## Work to complete:
Word for word, reproduce every line of the data below.

[Stored data entries]
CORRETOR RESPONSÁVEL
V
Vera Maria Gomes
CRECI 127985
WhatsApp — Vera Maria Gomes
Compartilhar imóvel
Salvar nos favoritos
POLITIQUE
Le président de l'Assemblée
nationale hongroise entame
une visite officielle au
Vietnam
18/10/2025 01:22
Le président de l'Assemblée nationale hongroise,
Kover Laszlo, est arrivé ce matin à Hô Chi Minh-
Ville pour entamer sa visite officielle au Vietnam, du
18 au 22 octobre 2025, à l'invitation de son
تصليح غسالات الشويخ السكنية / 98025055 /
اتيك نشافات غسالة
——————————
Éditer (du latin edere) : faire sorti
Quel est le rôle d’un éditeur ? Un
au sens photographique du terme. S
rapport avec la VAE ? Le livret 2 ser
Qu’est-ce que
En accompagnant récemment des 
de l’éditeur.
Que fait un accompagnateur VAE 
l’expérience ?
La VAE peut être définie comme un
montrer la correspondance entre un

## Output of the exercise:
CORRETOR RESPONSÁVEL
V
Vera Maria Gomes
CRECI 127985
WhatsApp — Vera Maria Gomes
Compartilhar imóvel
Salvar nos favoritos
POLITIQUE
Le président de l'Assemblée
nationale hongroise entame
une visite officielle au
Vietnam
18/10/2025 01:22
Le président de l'Assemblée nationale hongroise,
Kover Laszlo, est arrivé ce matin à Hô Chi Minh-
Ville pour entamer sa visite officielle au Vietnam, du
18 au 22 octobre 2025, à l'invitation de son
تصليح غسالات الشويخ السكنية / 98025055 /
اتيك نشافات غسالة
——————————
Éditer (du latin edere) : faire sorti
Quel est le rôle d’un éditeur ? Un
au sens photographique du terme. S
rapport avec la VAE ? Le livret 2 ser
Qu’est-ce que
En accompagnant récemment des 
de l’éditeur.
Que fait un accompagnateur VAE 
l’expérience ?
La VAE peut être définie comme un
montrer la correspondance entre un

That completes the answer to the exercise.